Question: If a machine is correctly set up, it produces \[90\% \] acceptable items. If it is incorrectly set u...

Question

If a machine is correctly set up, it produces $90\%$ acceptable items. If it is incorrectly set up, it produces only $40\%$ acceptable items. Past experience shows that $80\%$ of the setups are correctly done. If after a certain setup, the machine produces $2$ acceptable items, find the probability that the machine is correctly set up.

Answer 1

Solution

Hint : Probability of any given event is equal to the ratio of the favourable outcomes with the total number of the outcomes. Probability is the state of being probable and the extent to which something is likely to happen in the particular favourable situations. Here, we will find the probability for the machine set up correctly and incorrectly.

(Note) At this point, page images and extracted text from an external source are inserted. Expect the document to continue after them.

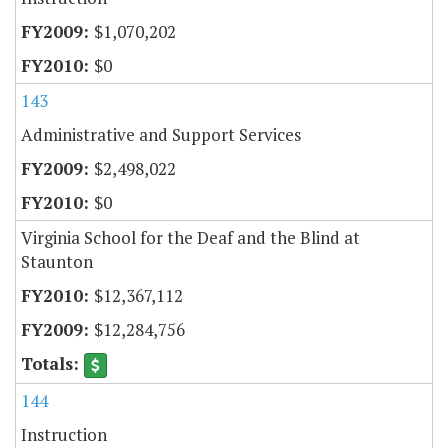
$1,070,202
$0
143
Administrative and Support Services
$2,498,022
$0
Virginia School for the Deaf and the Blind at
Staunton
$12,367,112
$12,284,756
144
Instruction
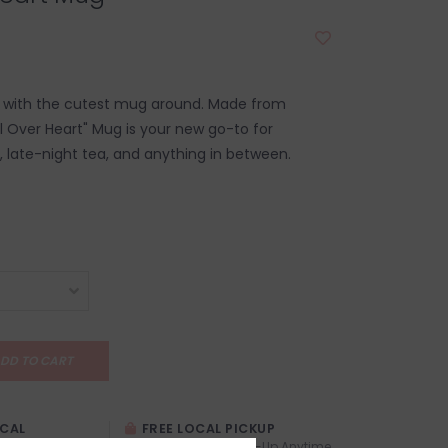
e with the cutest mug around. Made from
ll Over Heart" Mug is your new go-to for
 late-night tea, and anything in between.
DD TO CART
OCAL
FREE LOCAL PICKUP
TREXITY
Locals (Calgary) Pick-Up Anytime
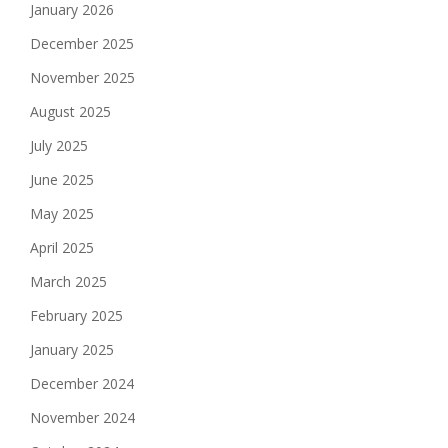
January 2026
December 2025
November 2025
August 2025
July 2025
June 2025
May 2025
April 2025
March 2025
February 2025
January 2025
December 2024
November 2024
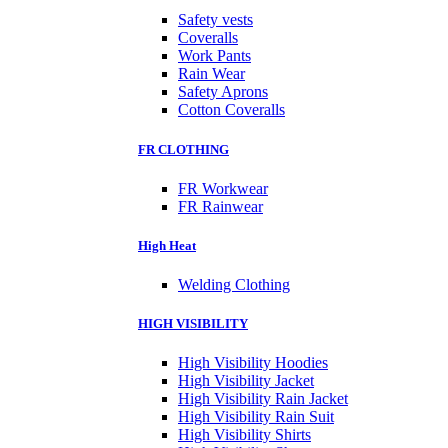
Safety vests
Coveralls
Work Pants
Rain Wear
Safety Aprons
Cotton Coveralls
FR CLOTHING
FR Workwear
FR Rainwear
High Heat
Welding Clothing
HIGH VISIBILITY
High Visibility Hoodies
High Visibility Jacket
High Visibility Rain Jacket
High Visibility Rain Suit
High Visibility Shirts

Complete step-by-step answer :
Let us suppose that A be the event where the machine produces $2$ acceptable items.
Let Event ${E_1}$ be the event where the machine is set up correctly.
And similarly, let Event ${E_2}$ be the event where the machine is not set up correctly.
From the given data –
If it is incorrectly set up, it produces only $40\%$ acceptable items. Past experience shows that $80\%$ of the setups are correctly done and the machine produces $2$ acceptable items.
$P({E_1}) = 0.8 \\\ P({E_2}) = 1 - 0.8 = 0.2 \;$
If a machine is correctly set up, it produces $90\%$ acceptable items.
$P(A/{E_1}) = 0.9 \times 0.9 = 0.81 \\\ P(A/{E_2}) = 0.4 \times 0.4 = 0.16 \;$
Required conditional probability, $P({E_1}/A) = \dfrac{{P({E_1})P(A/{E_1})}}{{P({E_1})P(A/{E_1}) + P({E_2})P(A/{E_2})}}$
Place values in the above equation –
$P({E_1}/A) = \dfrac{{0.8 \times 0.81}}{{(0.8 \times 0.81) + (0.2 \times 0.16)}}$
Simplify the above equation –
$P({E_1}/A) = \dfrac{{0.648}}{{(0.648) + (0.032)}} \\\ \Rightarrow P({E_1}/A) = \dfrac{{0.648}}{{0.680}} \;$
Numerator and denominator are having three digits after decimal point, so it can be written directly as –
$\Rightarrow P({E_1}/A) = \dfrac{{648}}{{680}}$
Take common factors from both the numerator and the denominator and remove it.
$\Rightarrow P({E_1}/A) = \dfrac{{81}}{{85}}$
Hence, the probability that the machine is correctly set up is $\dfrac{{81}}{{85}}$

Note : Here the probability was converted into decimal points but it can also be solved by keeping it as the fraction. Always follow the general formula for probability and basic simplification properties for the fraction and do it wisely. Always remember that the probability of any event lies between zero and one.